The subscapularis is the largest of the four rotator cuff muscles. The subscapularis assists in stabilizing the humeral head during motion and works to assist with internal rotation (twisting in) of the arm during reaching, pulling and lifting activities. (For more detail, check out our prior posts on the rotator cuff). It sits between the front surface of the scapula and the back of the ribcage, so it is tough to palpate and self release - but not impossible!
When the subscapularis becomes tight, weak and/or dysfunctional, it can cause an array of problems:
- Loss of shoulder motion
- Pain in the shoulder (diffuse and sharp) with movement
- Weakness/loss of shoulder stability
- Referred pain in the neck, behind the shoulder blade, in the tricep/bicep, along the outside of the elbow, or down in the wrist and hand
Many trigger points/issues in this muscle occur at the musculotendonous junction (AKA where the muscle meets the rotator cuff tendon).

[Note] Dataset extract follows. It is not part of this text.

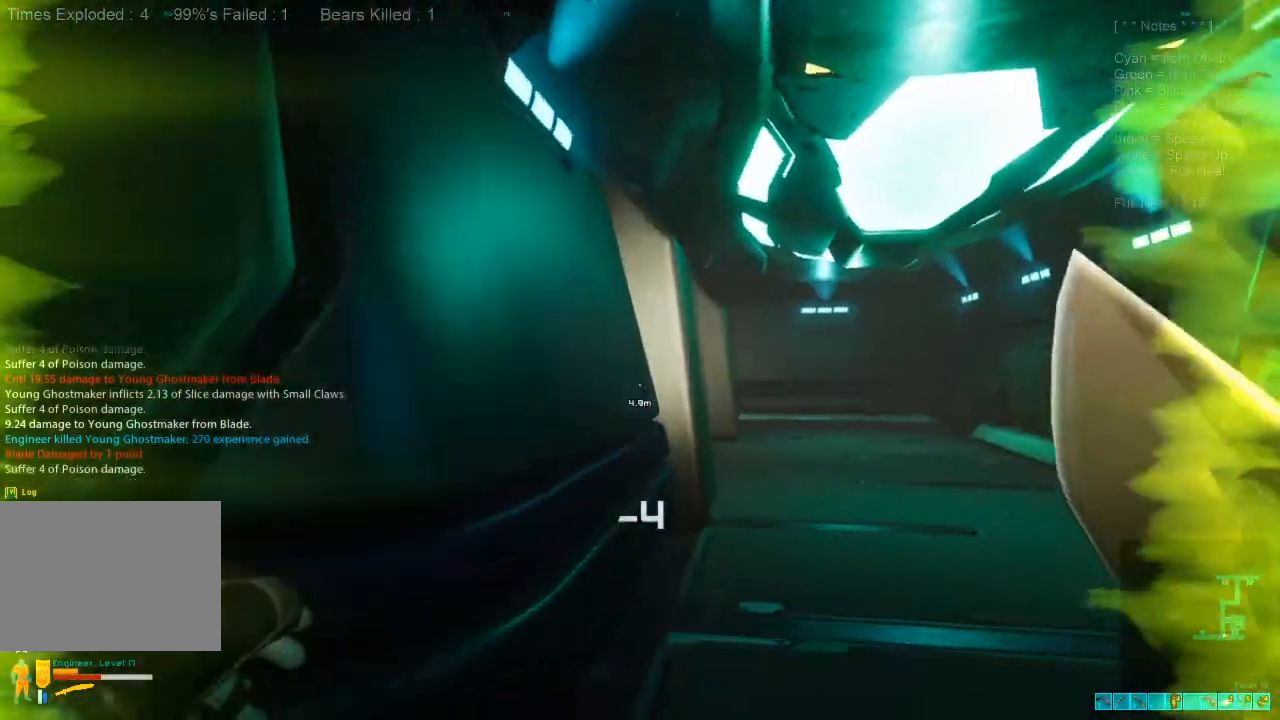
{"keys": ["d", "shift", "w"], "mouse": [], "events": []}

Areas of tightness cause loss of muscular contractility and as such can artificially create weakness by preventing the normal physiological overlap and stretch of the muscle fibers on a microscopic level. These trigger points (or "knots") can also decrease circulation, change the brain's perception of the muscle's health and are neurologically driven (meaning that often stretching alone is not sufficient).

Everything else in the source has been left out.